The emphasis is on the evolving relationship between man and the natural world. Lavishly appointed rooms are filled with revivified animals, antique weaponry and nature-themed art by the likes of Rubens and Gentileschi.
But don’t expect to understand everything. As chief curator Claude d’Anthenaise explains, it’s an experimental museum that likes to baffle the visitor. “I wanted to create a museum where the visitor would feel constantly disconcerted and lose his bearings – just like someone walking in nature,” he says. “In a wild setting, you’re confronted with all sorts of things you don’t understand. You’re not on your own territory.”
So “totally insignificant, even repulsive” objects have been deliberately placed alongside art of the highest quality. Visitors often have to search out explanations for displays. There are hoaxes, traps and false leads. For example, a fake appeau – a device used to imitate the sounds of animals – is presented in what looks like a serious, scientific collection.

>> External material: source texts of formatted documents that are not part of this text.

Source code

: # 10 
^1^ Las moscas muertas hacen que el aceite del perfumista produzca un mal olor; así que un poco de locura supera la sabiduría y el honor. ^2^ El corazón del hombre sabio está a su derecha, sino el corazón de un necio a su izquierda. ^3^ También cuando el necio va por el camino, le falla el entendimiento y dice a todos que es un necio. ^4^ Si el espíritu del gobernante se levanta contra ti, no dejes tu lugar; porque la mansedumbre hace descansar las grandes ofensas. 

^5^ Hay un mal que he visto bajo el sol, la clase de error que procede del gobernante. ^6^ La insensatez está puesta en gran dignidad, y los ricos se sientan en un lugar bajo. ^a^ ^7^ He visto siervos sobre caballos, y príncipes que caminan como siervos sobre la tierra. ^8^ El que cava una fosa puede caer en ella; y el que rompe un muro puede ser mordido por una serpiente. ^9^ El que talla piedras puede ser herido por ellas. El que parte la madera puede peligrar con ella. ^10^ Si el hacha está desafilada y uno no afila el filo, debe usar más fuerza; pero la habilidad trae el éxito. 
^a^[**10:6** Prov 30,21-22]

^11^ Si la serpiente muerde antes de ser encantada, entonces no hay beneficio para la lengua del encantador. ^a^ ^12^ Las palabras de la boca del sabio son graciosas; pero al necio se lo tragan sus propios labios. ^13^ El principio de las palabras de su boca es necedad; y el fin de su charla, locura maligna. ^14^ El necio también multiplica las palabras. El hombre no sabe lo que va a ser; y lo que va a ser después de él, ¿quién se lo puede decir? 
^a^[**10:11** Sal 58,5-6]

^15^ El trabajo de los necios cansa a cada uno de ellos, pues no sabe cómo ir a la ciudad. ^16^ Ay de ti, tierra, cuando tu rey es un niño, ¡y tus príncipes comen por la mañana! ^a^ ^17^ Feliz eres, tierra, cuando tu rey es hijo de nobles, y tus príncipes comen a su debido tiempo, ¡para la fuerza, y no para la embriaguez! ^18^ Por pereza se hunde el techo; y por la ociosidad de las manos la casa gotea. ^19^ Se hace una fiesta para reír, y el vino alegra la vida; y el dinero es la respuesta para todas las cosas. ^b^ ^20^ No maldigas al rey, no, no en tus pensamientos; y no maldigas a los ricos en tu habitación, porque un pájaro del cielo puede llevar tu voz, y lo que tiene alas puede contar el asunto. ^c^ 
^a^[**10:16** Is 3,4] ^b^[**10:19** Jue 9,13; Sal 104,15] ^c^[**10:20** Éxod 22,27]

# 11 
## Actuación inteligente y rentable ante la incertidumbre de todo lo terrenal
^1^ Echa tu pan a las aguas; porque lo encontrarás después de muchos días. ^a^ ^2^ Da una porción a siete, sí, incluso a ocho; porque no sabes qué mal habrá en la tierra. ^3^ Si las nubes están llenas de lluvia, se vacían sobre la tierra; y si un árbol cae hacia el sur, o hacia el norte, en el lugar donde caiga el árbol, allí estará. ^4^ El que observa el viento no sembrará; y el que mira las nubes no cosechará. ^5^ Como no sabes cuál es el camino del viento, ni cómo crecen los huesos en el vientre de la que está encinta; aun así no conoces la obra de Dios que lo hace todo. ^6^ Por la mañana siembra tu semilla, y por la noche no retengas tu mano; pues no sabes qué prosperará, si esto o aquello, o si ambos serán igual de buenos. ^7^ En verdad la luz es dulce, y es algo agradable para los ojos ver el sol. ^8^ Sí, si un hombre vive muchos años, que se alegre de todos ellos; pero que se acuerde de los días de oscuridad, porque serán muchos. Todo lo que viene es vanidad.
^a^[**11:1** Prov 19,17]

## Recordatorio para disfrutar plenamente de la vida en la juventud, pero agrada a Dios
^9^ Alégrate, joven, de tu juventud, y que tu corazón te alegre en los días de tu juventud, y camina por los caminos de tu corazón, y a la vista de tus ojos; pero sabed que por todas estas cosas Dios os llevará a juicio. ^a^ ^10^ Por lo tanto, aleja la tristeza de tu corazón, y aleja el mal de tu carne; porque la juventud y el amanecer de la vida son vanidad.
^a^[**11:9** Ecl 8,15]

“In the hunting trophy collection, there’s an animal that is actually an artistic creation. It’s like a wild boar’s head, which is completely imagined but plausible, all white, and it follows the visitors with its eyes. We can even make it talk as they pass. Sometimes the security guard will turn it on.
“Suddenly the visitor is confronted by this animal which is not fully dead. It invites him to challenge the entirety of the collection. He says to himself, ‘if this is an invention, maybe other things are too’. So he observes them differently.